この扉40にあっても、表裏から化粧材44が幅1mmの線状に観察されることによって、本発明に特有の意匠性を発揮する。また、扉40の幅方向略中間の上下部分に框体41と框体42の寸断面42a,42bとの間に囲まれた状態で框体41,42よりも薄い三角形状のパネル43a,43bが嵌め込まれているため、框体41と接合される段落ち部分においては化粧材44の表面46が、框体42の寸断面42a,42bと接合される段落ち部分においては該寸断面に貼着された化粧シートの表面47が、それぞれ扉40の表裏から目視されることになり、框体の木口面を露見させることなく美麗な仕上がりを得ることができる。さらに、このようにパネル43a,43bが接合される框体41,42の木口面の処理方法が異なることによる意匠的効果を発揮させることができる。
この扉40は、図3および図4の実施例による扉30と同様にして製造することができるので、その説明を省略する。また、この扉40についても、図1の実施例による扉10について既述したと同様に、様々なバリエーションを実施可能であることは言うまでもない。たとえば、パネル43a,43bを嵌め込むための木口面の処理についてのバリエーションとして、框体41の縦木口に沿って貼着した化粧材44と同様の化粧材を框体42の寸断面42a,42bにも貼着して同様のパネル嵌合凹溝45bを形成しても良いし、上述の実施例とは逆にして框体42の寸断面42a,42bに化粧材44と同様の化粧材を貼着して框体41の縦木口には化粧シートを貼着しても良い。また、上述の実施例では、框体41,42の表裏に貼着された化粧シートと同様の化粧シートを框体42の寸断面42a,42bに貼着して意匠的な統一性を図っているが、框体41,42の表裏に貼着された化粧シートとは異なる柄や色を有する化粧シートを框体42の寸断面42a,42bに貼着したり、異なる柄や色の塗装を該寸断面に施すことで、扉表裏面の化粧とは異なる化粧性を該寸断面の露出面に与えて変化に富んだデザインを与えるようにしても良い。
また、正面視において図5に示されるような意匠性を与えようとする場合であっても、框体42の片側上下角部の切断形状に合わせた正面視三角形状のパネル43a,43bを用意することに代えて、框体42の寸断面42a,42bから三角形状に入り込むように形成したパネル嵌合凹溝に矩形状のパネルを嵌合して、扉の表裏に露出する部分が三角形状となるようにしても良い。
既述した実施例では、いずれも框体同士あるいは框材とパネルとの間に介在する化粧材の幅を框体と同厚にして用いているが、本発明はこれに限定されるものではなく、図7に示すように様々な形状および寸法の化粧材を用いることができる。
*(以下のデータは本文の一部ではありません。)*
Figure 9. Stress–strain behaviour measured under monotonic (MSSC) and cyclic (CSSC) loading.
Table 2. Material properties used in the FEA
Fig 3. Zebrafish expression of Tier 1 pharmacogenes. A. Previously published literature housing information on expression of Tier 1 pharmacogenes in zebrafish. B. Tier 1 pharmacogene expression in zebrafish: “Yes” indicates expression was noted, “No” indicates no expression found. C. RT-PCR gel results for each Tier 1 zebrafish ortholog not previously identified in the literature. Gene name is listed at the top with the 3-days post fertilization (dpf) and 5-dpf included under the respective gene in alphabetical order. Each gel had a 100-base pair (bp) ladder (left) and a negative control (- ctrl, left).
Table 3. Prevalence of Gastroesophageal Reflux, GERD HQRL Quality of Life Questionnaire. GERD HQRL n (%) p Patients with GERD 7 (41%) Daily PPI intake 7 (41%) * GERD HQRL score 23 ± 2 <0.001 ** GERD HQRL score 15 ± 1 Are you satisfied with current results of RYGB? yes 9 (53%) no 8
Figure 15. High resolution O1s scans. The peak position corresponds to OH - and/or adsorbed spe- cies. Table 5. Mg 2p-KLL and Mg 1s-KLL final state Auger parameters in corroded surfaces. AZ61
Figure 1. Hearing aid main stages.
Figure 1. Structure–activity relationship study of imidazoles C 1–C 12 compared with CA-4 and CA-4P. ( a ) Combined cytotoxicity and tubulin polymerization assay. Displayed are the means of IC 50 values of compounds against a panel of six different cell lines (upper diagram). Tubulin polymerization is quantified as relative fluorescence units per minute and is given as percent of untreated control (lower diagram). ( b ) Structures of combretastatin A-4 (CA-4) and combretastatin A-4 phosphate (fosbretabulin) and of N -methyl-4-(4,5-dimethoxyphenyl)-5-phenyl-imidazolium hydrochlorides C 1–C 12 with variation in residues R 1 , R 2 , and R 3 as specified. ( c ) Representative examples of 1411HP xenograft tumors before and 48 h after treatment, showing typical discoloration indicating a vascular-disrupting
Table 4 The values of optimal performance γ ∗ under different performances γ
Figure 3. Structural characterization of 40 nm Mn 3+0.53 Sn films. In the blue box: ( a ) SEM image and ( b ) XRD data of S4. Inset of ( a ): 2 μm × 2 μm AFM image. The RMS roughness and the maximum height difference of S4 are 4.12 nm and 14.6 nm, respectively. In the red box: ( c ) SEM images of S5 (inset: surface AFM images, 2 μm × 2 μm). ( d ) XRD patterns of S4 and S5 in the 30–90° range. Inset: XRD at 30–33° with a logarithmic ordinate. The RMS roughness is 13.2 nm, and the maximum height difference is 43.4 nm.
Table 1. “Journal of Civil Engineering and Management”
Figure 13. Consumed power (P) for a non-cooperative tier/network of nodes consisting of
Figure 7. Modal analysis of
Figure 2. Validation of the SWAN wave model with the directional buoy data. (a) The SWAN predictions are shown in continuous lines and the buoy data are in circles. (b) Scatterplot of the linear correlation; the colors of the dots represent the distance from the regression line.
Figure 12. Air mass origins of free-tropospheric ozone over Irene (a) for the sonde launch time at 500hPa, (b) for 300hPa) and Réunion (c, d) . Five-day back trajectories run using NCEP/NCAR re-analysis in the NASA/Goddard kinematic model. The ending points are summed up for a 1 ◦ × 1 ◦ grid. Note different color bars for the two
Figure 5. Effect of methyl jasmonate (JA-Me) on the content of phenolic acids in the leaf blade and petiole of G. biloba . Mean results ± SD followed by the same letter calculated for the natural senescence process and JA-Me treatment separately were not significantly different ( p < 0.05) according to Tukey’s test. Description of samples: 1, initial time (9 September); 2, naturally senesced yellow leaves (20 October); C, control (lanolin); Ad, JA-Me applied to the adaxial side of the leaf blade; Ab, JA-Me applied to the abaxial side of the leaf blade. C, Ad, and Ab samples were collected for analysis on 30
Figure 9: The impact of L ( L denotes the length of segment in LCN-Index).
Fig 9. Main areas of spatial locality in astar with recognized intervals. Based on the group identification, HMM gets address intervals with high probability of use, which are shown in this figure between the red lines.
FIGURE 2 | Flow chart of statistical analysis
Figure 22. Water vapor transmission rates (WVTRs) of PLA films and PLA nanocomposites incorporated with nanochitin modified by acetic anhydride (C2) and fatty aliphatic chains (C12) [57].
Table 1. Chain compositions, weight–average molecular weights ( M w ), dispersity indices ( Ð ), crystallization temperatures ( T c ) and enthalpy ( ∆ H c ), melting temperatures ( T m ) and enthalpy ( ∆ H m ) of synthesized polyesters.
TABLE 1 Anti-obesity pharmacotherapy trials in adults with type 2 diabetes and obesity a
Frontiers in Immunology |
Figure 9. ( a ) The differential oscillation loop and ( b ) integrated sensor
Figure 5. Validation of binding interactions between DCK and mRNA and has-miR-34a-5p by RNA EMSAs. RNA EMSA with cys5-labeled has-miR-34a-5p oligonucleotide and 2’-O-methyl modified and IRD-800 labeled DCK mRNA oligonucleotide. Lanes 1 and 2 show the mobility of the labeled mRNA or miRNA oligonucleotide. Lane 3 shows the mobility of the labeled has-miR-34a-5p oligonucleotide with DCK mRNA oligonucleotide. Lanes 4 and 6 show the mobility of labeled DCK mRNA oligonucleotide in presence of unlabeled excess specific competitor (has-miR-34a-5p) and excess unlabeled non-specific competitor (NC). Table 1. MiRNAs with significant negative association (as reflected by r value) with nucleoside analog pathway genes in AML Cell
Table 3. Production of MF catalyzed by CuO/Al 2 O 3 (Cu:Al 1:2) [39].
図7(a)は既述実施例と同様に框体A1,A2の間にこれらと同厚の化粧材B1を介在させて接合した例であり、その両端面が扉の表裏面と略面一になって露出し、その厚さ分に相当する線状ないし帯状として扉の表裏に現出する。
図7(b)は、框体A1,A2の厚さより大きい幅寸法の化粧材B2を介在させて接合した例であり、その両端面が扉の表裏面から突出している。この場合にも同様に、化粧材B2の厚さ分に相当する線状ないし帯状として扉の表裏に現出すると共に、突出した化粧材B2が扉の表裏面に凹凸感を与えて斬新な意匠性を発揮する。また、このようにすると、框体A1,A2同士を接合する際に接合部に若干のずれが生じた場合であっても框体の木口面が露出することを防止できる効果がある。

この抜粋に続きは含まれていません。